Something about his tone pissed me off. I whirled around on my toes. "And what about you, Vicious? If that's even your real name," I said hyper-sarcastically. "You and the business are one entity. If I hadn't happen to have been blond and had decent tits then I still would be chauffeuring you and Tweedle Dee around Mars in a GMC Pacer. I've been trucking you two around for half a year and you still wouldn't trust me half as far as you could throw me. It would be bad for business," I said mockingly as I jammed my key back into the door. I didn't know why he was suddenly pissing me off so much. I guess it was mostly because the last thing I needed at that moment was someone telling me about the hard facts of the killing trade. I just needed something human, god dammit. Something clumsy and awkward and imperfect. I never thought I'd long for the days of the back seat but at least there was some sincerity behind those misguided gropes.
I scrunched my face up at the sound of his voice. "What?" I snapped.
"My name is Eric," he repeated. I shook my head and turned to face him. "Eric?" I asked, not quite comprehending what was going on.
"Yes," he said simply.
I stared at him as if he had just sprouted a second head, and in some weird metaphorical way, he sorta did. There was some strange subtext to his real name. His eyes looked different when he said it. His body language seemed different somehow. Actually...it was more familiar than it was different. I had seen this look before. "I would like to fuck you," I blurted out, giving the look a name.
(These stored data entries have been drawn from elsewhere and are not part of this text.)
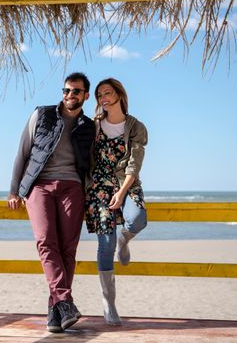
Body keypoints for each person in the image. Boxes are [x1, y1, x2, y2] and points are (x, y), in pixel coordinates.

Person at [8, 72, 95, 332]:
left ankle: (55, 312)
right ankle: (65, 301)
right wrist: (14, 191)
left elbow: (90, 164)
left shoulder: (89, 126)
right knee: (46, 241)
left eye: (76, 91)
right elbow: (22, 152)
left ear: (85, 96)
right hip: (39, 186)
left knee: (68, 249)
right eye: (66, 90)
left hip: (73, 188)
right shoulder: (42, 114)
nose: (70, 95)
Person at [84, 78, 148, 325]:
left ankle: (126, 239)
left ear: (120, 95)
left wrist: (121, 194)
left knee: (137, 219)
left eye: (108, 93)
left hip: (127, 184)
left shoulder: (136, 127)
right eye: (100, 95)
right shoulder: (95, 126)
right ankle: (108, 303)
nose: (103, 98)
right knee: (105, 243)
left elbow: (135, 163)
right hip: (99, 187)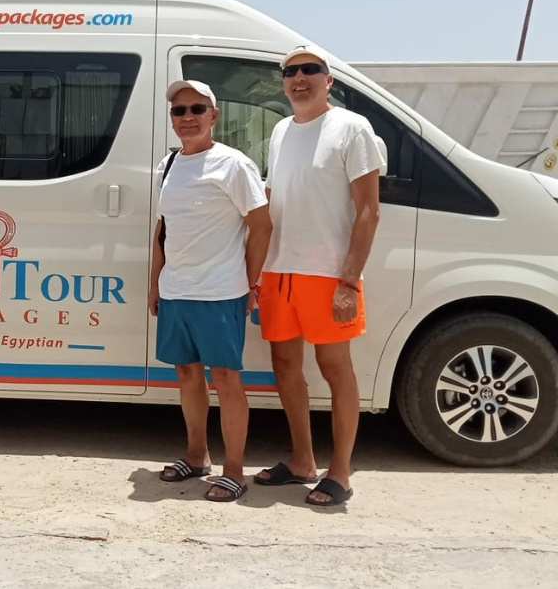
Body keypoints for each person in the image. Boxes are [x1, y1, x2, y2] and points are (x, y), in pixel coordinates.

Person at [254, 45, 386, 506]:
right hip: (279, 270)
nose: (299, 78)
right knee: (285, 366)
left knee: (335, 369)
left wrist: (348, 281)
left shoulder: (352, 127)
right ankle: (302, 461)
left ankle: (341, 473)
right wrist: (255, 269)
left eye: (310, 69)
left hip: (328, 275)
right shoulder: (280, 130)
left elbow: (369, 211)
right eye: (290, 71)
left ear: (328, 80)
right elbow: (272, 198)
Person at [150, 79, 272, 502]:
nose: (187, 117)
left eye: (196, 109)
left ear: (214, 115)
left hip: (220, 292)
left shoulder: (234, 165)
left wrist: (251, 284)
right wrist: (155, 283)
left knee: (225, 378)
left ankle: (234, 471)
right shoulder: (169, 165)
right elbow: (163, 230)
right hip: (176, 290)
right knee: (187, 373)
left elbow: (261, 226)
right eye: (179, 110)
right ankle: (196, 455)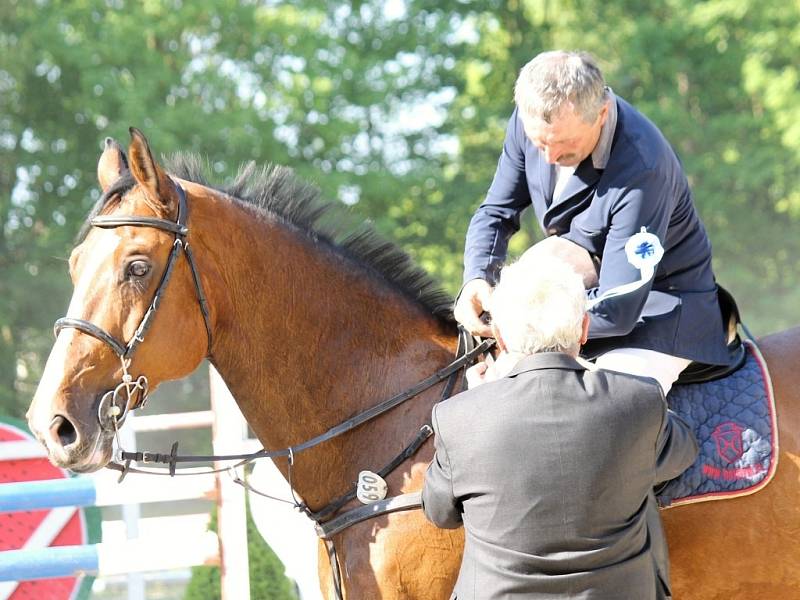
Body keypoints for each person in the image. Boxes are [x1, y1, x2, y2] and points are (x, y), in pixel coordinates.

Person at [454, 50, 729, 395]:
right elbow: (496, 211)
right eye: (539, 143)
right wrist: (476, 277)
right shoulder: (535, 122)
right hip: (579, 298)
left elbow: (619, 304)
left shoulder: (643, 168)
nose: (549, 158)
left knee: (611, 407)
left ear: (601, 113)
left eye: (564, 147)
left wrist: (522, 314)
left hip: (658, 308)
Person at [422, 259, 699, 599]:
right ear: (584, 328)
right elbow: (682, 451)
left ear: (501, 338)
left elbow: (440, 512)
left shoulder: (458, 418)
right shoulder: (639, 401)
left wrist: (480, 403)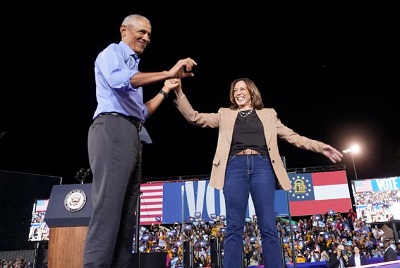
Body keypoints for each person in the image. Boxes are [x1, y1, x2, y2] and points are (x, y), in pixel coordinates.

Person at [168, 77, 343, 268]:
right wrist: (179, 92)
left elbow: (292, 137)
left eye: (242, 89)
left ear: (251, 92)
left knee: (268, 225)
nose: (238, 93)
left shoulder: (268, 114)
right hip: (234, 168)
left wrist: (320, 148)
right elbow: (195, 117)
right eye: (235, 90)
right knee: (234, 226)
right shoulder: (224, 114)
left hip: (262, 167)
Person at [83, 14, 197, 268]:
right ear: (124, 29)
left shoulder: (134, 70)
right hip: (112, 129)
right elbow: (118, 80)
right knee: (108, 209)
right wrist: (167, 71)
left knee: (127, 215)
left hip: (132, 133)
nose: (146, 38)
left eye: (149, 35)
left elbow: (141, 112)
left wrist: (165, 90)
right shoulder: (112, 52)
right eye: (142, 32)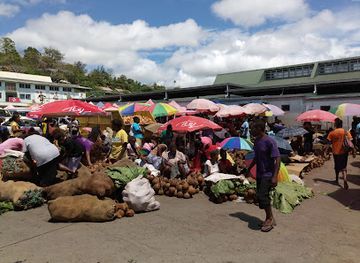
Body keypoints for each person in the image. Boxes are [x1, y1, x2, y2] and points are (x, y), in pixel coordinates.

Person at [246, 119, 281, 232]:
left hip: (268, 174)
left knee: (262, 196)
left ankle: (269, 218)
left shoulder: (269, 141)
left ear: (259, 129)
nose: (251, 131)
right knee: (262, 197)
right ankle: (270, 218)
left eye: (253, 129)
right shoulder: (256, 141)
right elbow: (256, 157)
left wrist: (275, 176)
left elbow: (277, 159)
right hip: (260, 173)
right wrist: (249, 168)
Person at [326, 118, 354, 189]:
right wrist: (353, 150)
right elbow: (350, 141)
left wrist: (325, 151)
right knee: (344, 166)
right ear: (341, 124)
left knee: (337, 166)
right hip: (344, 152)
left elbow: (328, 143)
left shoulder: (332, 132)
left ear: (335, 124)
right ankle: (344, 178)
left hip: (336, 152)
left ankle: (336, 179)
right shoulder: (345, 131)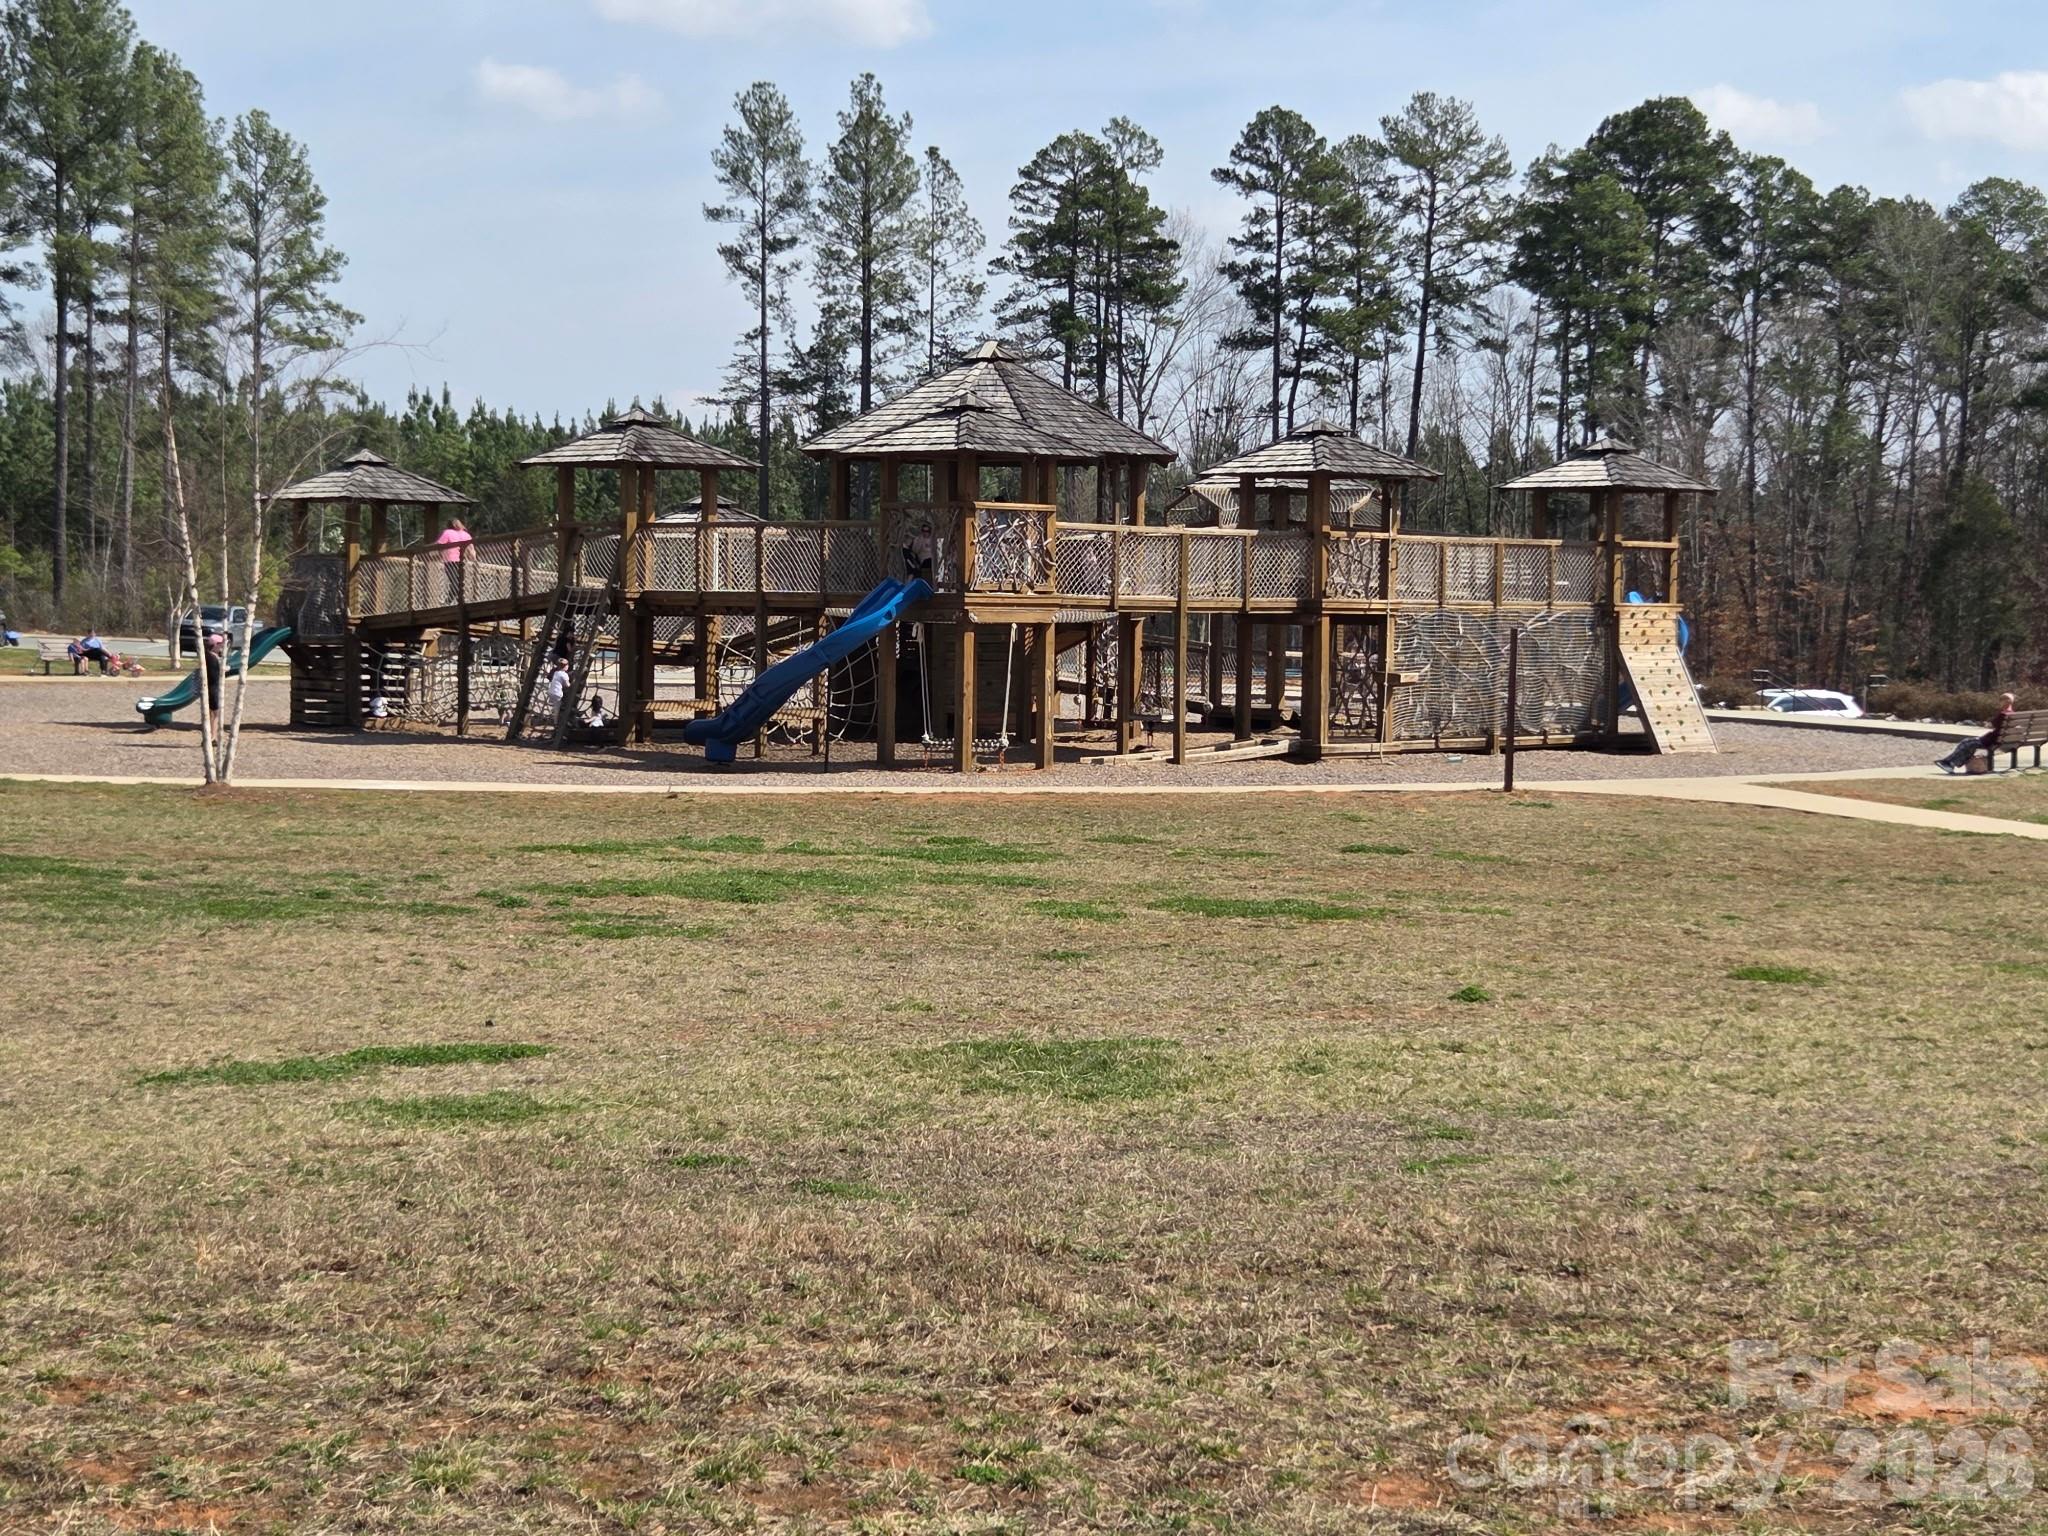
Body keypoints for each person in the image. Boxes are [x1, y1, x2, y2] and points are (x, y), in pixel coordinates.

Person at [1939, 692, 2017, 773]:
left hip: (1992, 741)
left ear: (2006, 702)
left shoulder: (2003, 714)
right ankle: (1949, 763)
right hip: (1999, 740)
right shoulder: (2013, 715)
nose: (2000, 702)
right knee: (1968, 744)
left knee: (1966, 742)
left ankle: (1948, 763)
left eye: (2001, 700)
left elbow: (1993, 724)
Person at [435, 517, 473, 603]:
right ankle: (460, 601)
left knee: (455, 582)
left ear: (449, 525)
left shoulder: (447, 532)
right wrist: (472, 557)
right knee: (459, 582)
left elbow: (439, 544)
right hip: (461, 561)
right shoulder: (465, 534)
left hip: (450, 561)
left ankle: (449, 601)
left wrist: (438, 554)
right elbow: (471, 548)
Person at [203, 629, 226, 714]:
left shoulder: (211, 656)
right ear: (216, 645)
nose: (222, 647)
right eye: (221, 645)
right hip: (212, 688)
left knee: (213, 712)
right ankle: (213, 728)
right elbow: (213, 676)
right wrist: (222, 670)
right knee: (214, 713)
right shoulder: (212, 658)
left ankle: (213, 727)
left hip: (212, 687)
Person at [544, 657, 570, 722]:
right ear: (564, 666)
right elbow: (567, 685)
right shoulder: (564, 674)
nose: (568, 666)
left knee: (555, 705)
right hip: (557, 693)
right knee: (557, 709)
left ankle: (553, 714)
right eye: (567, 665)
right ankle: (555, 722)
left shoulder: (556, 672)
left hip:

I laughed harshly as I tried Julia Enters Her Apartment, Take 5. "Nothing," I sighed as I opened the door.
"Did you just say you would like to fuck me?"
"Yes, Eric. I did," I said from the foyer.
"Well, that would be unacceptable," Vicious smirked, his old demeanor instantaneously returning. "Bad business, you know."
"God forbid," I replied in an overly husky voice. And then we paused. We paused because it occurred to us that yes, we would like very much to have sex now. We also paused because it became obvious the other was thinking the same thing. And we paused because never in the history of our lives had the transaction gone so smoothly. We only paused for a moment though, before I grabbed Vicious Eric by the button of his fly and slammed the front door shut.